Raffinement, délicatesse et amour au programme du nouvel album des new-yorkais. Critique.
Bien avant Facebook, peu s’en souviennent, mais il y a eu Fakebook. Ce n’était pas un réseau social mais le nom d’un bien bel album de Yo La Tengo paru en 1990, qui réunissait des reprises – de morceaux d’autres artistes mais aussi de morceaux du groupe.
Un quart de siècle plus tard, les Américains ressuscitent la formule et publient Stuff Like That There, un album qui répond à ce même principe de relecture.
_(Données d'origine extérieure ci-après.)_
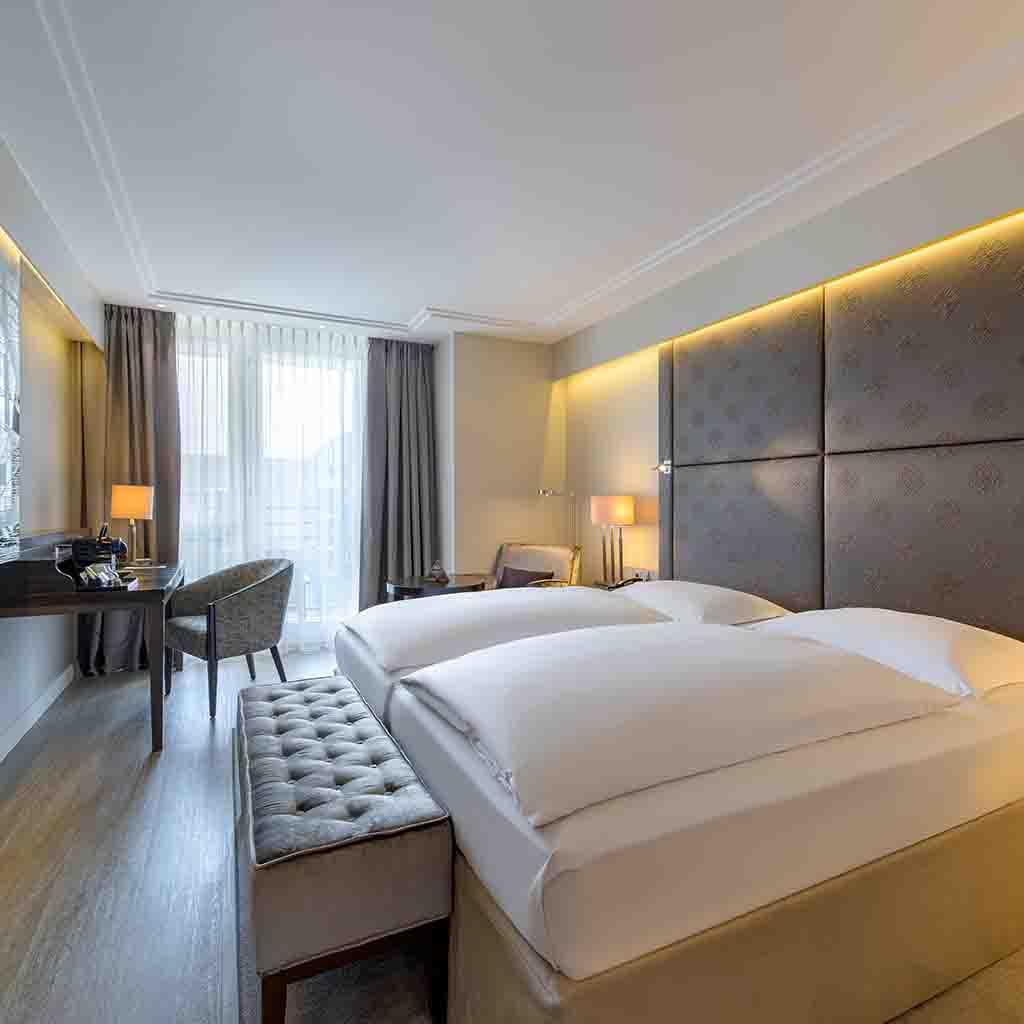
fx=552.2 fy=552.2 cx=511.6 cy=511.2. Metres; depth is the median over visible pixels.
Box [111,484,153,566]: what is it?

Devenu quatuor en réintégrant Dave Schramm à la guitare, Yo La Tengo aligne ainsi quatorze titres pris d’un peu partout et pourtant parfaitement homogènes dans leur nouvel habillage sonore – nulle guitare distordue ici, essentiellement de jolies ballades aux arrangements délicats.
Piochant chez Hank Williams, The Parliaments, Darlene McCrea, The Lovin’ Spoonful, Great Plains ou The Cure, les héros discrets du New Jersey opèrent ainsi un beau travail de funambule, assaisonnant ces titres à leur sauce tout en leur rendant hommage, en ne leur volant jamais la vedette. Ainsi, si Friday I’m in Love ou I’m So Lonesome I Could Cry sonnent ici comme s’ils avaient toujours appartenu à Yo La Tengo, ces nouvelles versions rappellent aussi combien les chansons originales étaient fortiches, belles, émouvantes…
Dans son propre catalogue, le groupe déracine All Your Secrets (de l’album Popular Songs), The Ballad of Red Buckets (de Electr-o-pura)… A chaque fois, il opte pour une enveloppe musicale douce et sentimentale, d’où s’échappe cette fragilité indé – instrumentation en retrait, voix sur le fil – qui a souvent nourri nos chapitres préférés de l’histoire de la musique (de Lambchop à Belle And Sebastian, de Low aux Feelies…).
Dans deux ans, Yo La Tengo aura l’âge du Christ. Ce Stuff Like That There, qui nous accompagnera jusqu’au passage parisien des Américains cet automne, alimente encore un peu plus notre foi : on croit toujours aussi fort à Yo La Tengo.